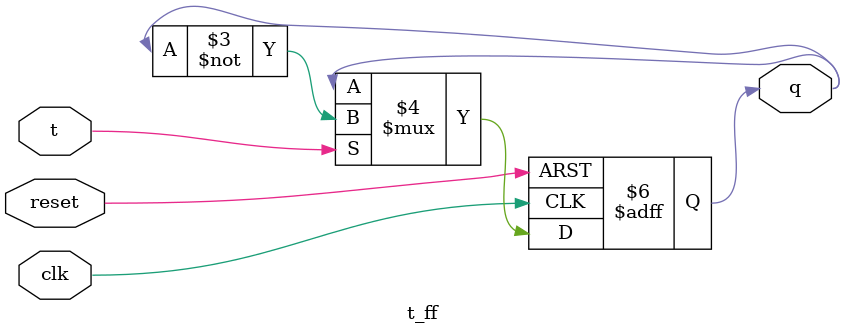
<source format=sv>
module t_ff(input t, clk, reset, output logic q);

always_ff @(posedge clk, negedge reset) begin

if (reset == 1'b0)begin
  q <= 1'b0;
  end
else  begin
 if (t) begin
  q <= ~q;
  end
 end
end

endmodule

</source>
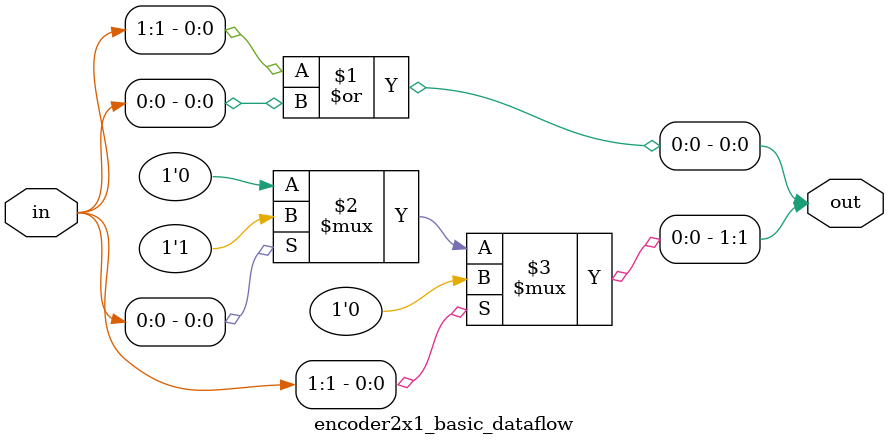
<source format=v>

module encoder2x1_basic_dataflow(input [1:0] in, output [1:0] out);

    assign out[0] = in[1] | in[0];
    assign out[1] = in[1] ? 1'b0 : in[0] ? 1'b1 : 1'b0;

endmodule

</source>
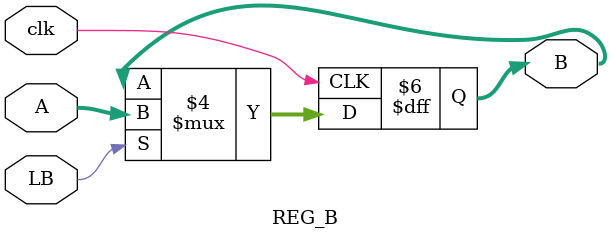
<source format=v>
`timescale 1ns / 1ps
module REG_B (input [7:0] A,input LB, clk, output reg [7:0] B );
always @(posedge clk)
begin
if (LB == 1)
B <= A;
else
B <= B;
end
endmodule
</source>
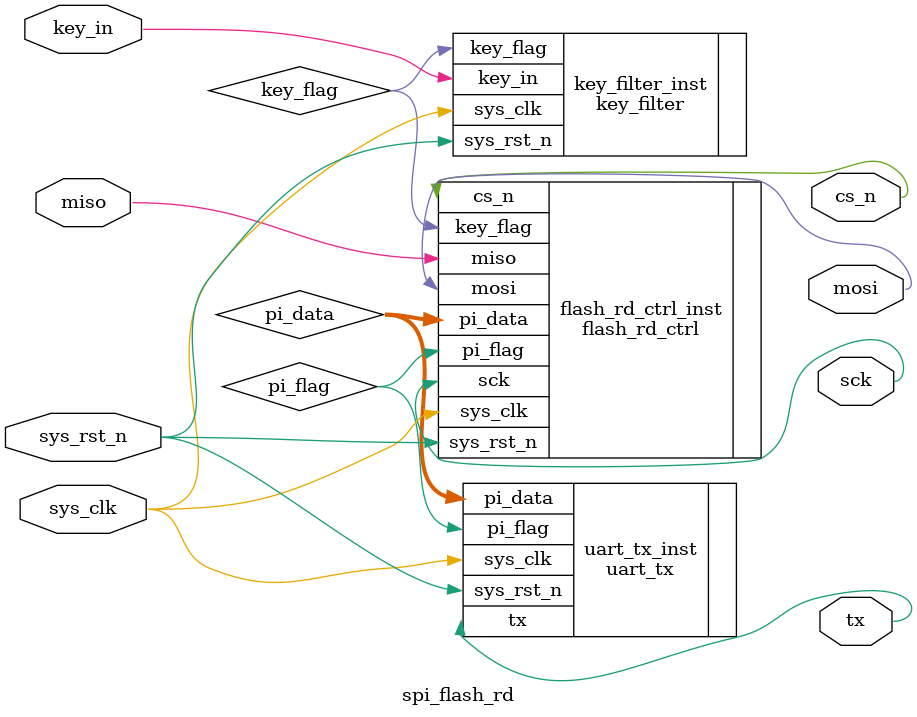
<source format=v>
module  spi_flash_rd
(
    input   wire            sys_clk     ,
    input   wire            sys_rst_n   ,
    input   wire            key_in      ,
    input   wire            miso        ,
    
    output  wire            sck         ,
    output  wire            cs_n        ,
    output  wire            mosi        ,
    output  wire            tx          
);


wire    [7:0]   pi_data    ;
wire            pi_flag    ;


wire    key_flag;

uart_tx 
#(
    .UART_BPS('d9600      ),
    .CLK_FREQ('d50_000_000)
)
uart_tx_inst
(
    .sys_clk     (sys_clk   ),
    .sys_rst_n   (sys_rst_n ),
    .pi_data     (pi_data   ),
    .pi_flag     (pi_flag   ),

    .tx          (tx        )
);

flash_rd_ctrl   flash_rd_ctrl_inst
(
    .sys_clk     (sys_clk  ),
    .sys_rst_n   (sys_rst_n),
    .key_flag    (key_flag ),
    .miso        (miso     ),
    
    .sck         (sck      ),
    .cs_n        (cs_n     ),
    .mosi        (mosi     ),
    .pi_data     (pi_data  ),
    .pi_flag     (pi_flag  )
);

key_filter
#(      .CNT_MAX(20'd999_999)
)
key_filter_inst
(
        .sys_clk     (sys_clk  ),
        .sys_rst_n   (sys_rst_n),
        .key_in      (key_in   ),
        
        .key_flag    (key_flag )
);


endmodule

</source>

################

◆ Task objective ◆
Reproduce each line of the entries above from the one containing "key_filter_inst" through the last, exactly, and no other line.

◆ Your solution ◆
key_filter_inst
(
        .sys_clk     (sys_clk  ),
        .sys_rst_n   (sys_rst_n),
        .key_in      (key_in   ),
        
        .key_flag    (key_flag )
);


endmodule

</source>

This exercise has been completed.